Strategy: performance_based.
Fallback threshold: 0.85.
Analytics: on.
Optimization: off (for now).

You point your existing OpenAI client at http://localhost:8080/v1. The client doesn’t know which model served the response. Your dashboards do, because the gateway logged it. When the primary provider hiccups, the fallback gets requests; when it recovers, weights rebalance.

That alone is worth the binary. Everything else — the optimizer, the portable packages, the multi-strategy evaluation — is icing on top of the structural change of moving routing out of your code.

When this is the wrong move

A gateway is overhead.
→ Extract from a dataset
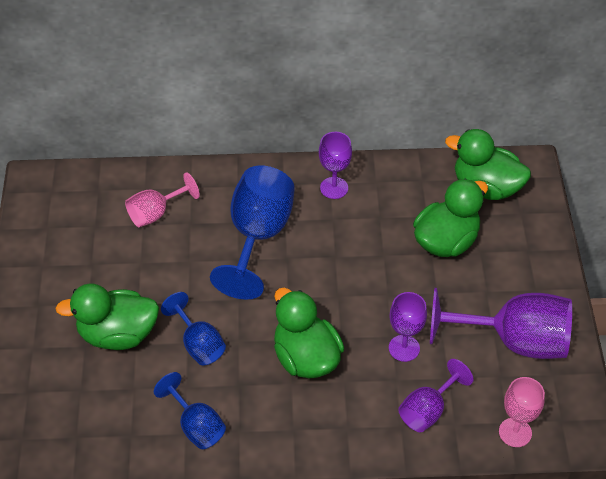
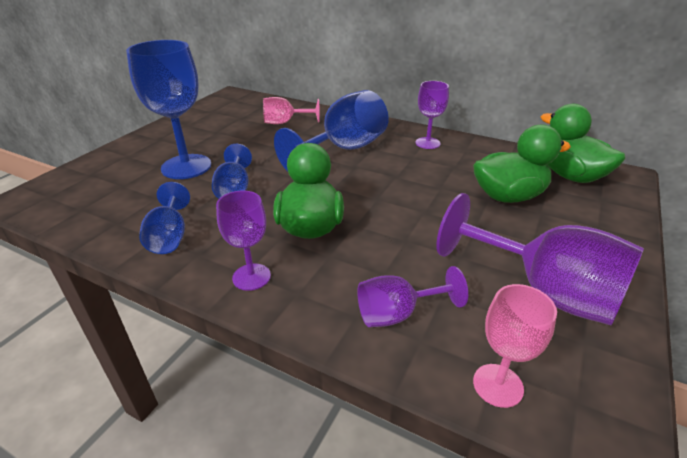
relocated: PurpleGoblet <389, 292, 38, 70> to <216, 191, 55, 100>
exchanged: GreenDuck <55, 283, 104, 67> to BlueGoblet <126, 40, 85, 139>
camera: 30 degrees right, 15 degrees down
There’s a process to run, a config to maintain, a SQLite file per prompt, a DuckDB file for analytics, and a load balancer that can mis-route a request if you mis-configure weights. If you have:

One LLM provider, no plans to add a second.
No interest in tracking per-prompt cost or success.
Latency budgets so tight that a localhost hop matters.
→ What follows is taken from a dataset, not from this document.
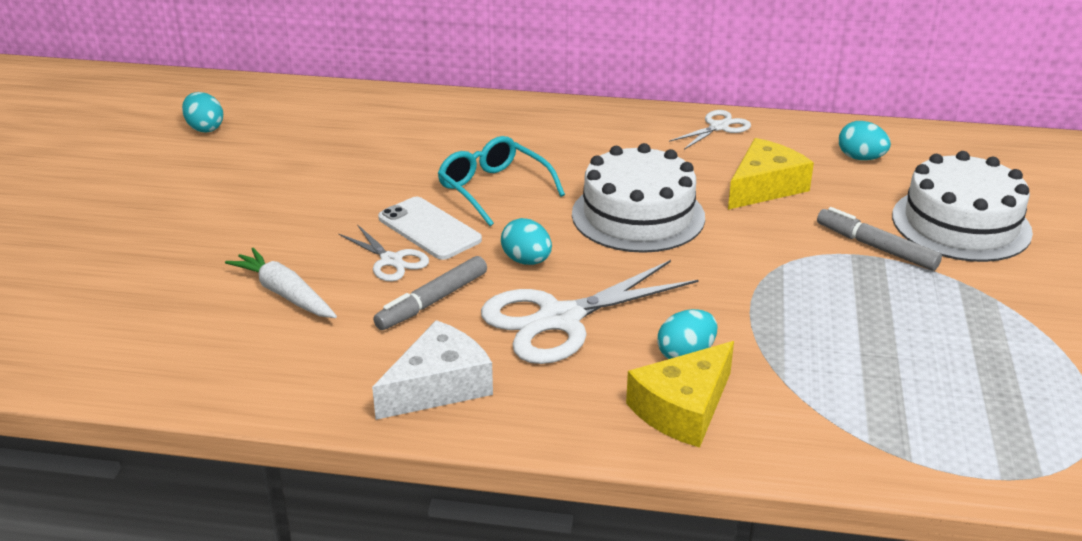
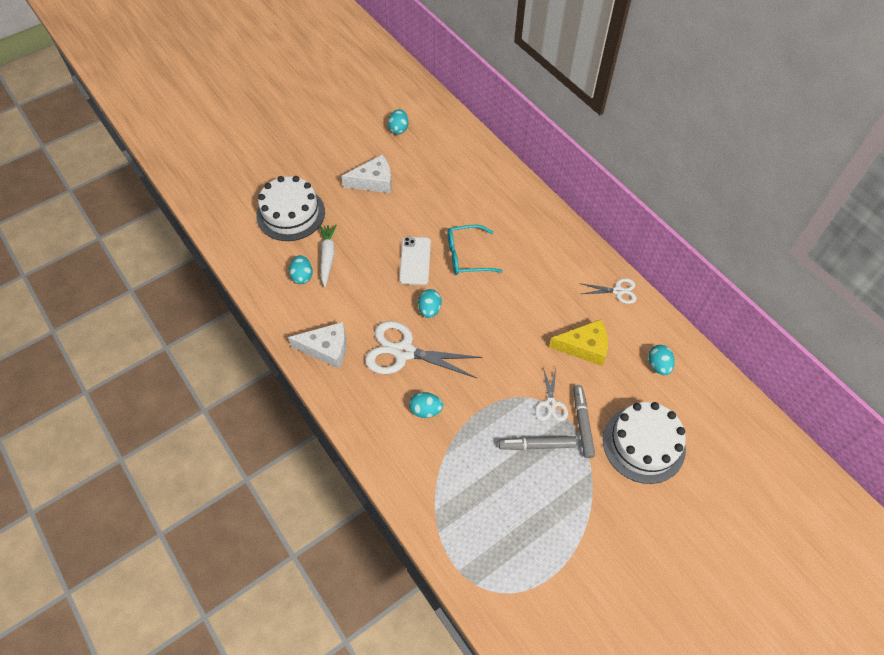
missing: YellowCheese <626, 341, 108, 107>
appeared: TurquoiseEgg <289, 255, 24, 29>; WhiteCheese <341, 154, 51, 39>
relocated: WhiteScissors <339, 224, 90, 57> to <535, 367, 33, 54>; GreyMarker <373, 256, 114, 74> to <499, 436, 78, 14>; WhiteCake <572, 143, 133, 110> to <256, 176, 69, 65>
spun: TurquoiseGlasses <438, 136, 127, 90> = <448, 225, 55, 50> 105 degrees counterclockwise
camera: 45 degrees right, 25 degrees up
…then the if-else around a single provider client is genuinely the right answer. Don’t adopt complexity you can’t justify.

But the moment you cross into “we have two providers and an opinion about when to use each,” the if-tree starts losing. A gateway makes the losing trade visible and gives you somewhere to put the wins.

The boring operational wins, which are the biggest wins

The framing so far has been about features. The honest pitch for moving routing out of the application is more about operations than about features. Three boring wins stack up over a quarter:

Credentials live in one place. When OpenAI rotates a key, you update one config and restart one process. You don’t grep through six services hunting for OPENAI_API_KEY references and you don’t discover, two weeks later, that the batch job nobody owns was using the old key.

Rate limits become enforceable. Set rate_limit: 1200 under model_providers.openai and the gateway enforces 1200 req/min before the upstream returns 429. The application layer no longer has to do that math, and the failure mode is “your gateway told you to slow down” instead of “OpenAI quietly rate-limited a batch job and the queue backed up by four hours.”

Observability gets cheaper. Every call going through one process means one log format, one metric name for latency, one cardinality budget in your observability backend. Most teams underestimate how much engineering time goes into making per-service LLM call logging consistent enough to actually dashboard against. The gateway makes it free.

These aren’t the things people put on landing pages, because they don’t sound exciting. They’re the things that pay back the gateway’s operational cost the moment you turn it on.

That’s the case for routing as a feature, not a hack.